--- WHAT THIS TASK INVOLVES ---
Answer these questions from the text on Vera Musaelyan:
1. In what year did Musaelyan lose her voice for six months?
2. To which city did she move after receiving a residence permit in Germany?
3. In which city was the band AloeVera founded?

[EXTRACT TO READ]

Russian singer, musician, and songwriter

Vera Vyacheslavovna Musaelyan (born January 29, 1988, in Nizhny Tagil, Sverdlovsk Oblast) is a Russian singer, musician, and songwriter. She is the founder, lead singer, and leader of the pop rock band AloeVera.

== Biography ==
Vera Musaelyan was born on January 29, 1988, in Nizhny Tagil to a mixed Armenian-Azerbaijani family. At the age of 16, she moved to Yekaterinburg, where she entered the Faculty of Economics at the Ural State Technical University (USTU-UPI), but a year later transferred to the Faculty of Journalism at Ural State University (USU). During her student years, she became acquainted with the Yekaterinburg music scene, was a keyboardist in the band Alai Oli, and socialized with members of the bands Sansara and Kurara.

In 2009, Musaelyan lost her voice for six months. After consulting a phoniatrist, who advised her to take up singing, Vera began taking singing lessons and performing in a Japanese restaurant, singing songs by Nina Simone and Ella Fitzgerald. In 2011, she founded her own band, AloeVera.

In 2022, after the start of the Russian invasion of Ukraine, Musaelyan left Russia. In October 2023, she announced that she had received a residence permit in Germany and moved to Berlin.

== Career ==

The band AloeVera was founded in Yekaterinburg in 2011. The band's musical style can be described as pop-rock and cute rock. Musaelyan herself describes the band's work as songs about "a feeling of freedom." The lyrics of AloeVera's songs are notable for their frankness and provocativeness. Musaelyan herself notes that she only writes about what she has experienced herself and does not know how to come up with fictional stories.

[/EXTRACT TO READ]
[RECORDS SHOWN]

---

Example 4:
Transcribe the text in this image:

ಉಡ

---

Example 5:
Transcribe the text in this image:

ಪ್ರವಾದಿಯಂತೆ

[/RECORDS SHOWN]

--- YOUR SOLUTION ---
1. 2009
2. Berlin
3. Yekaterinburg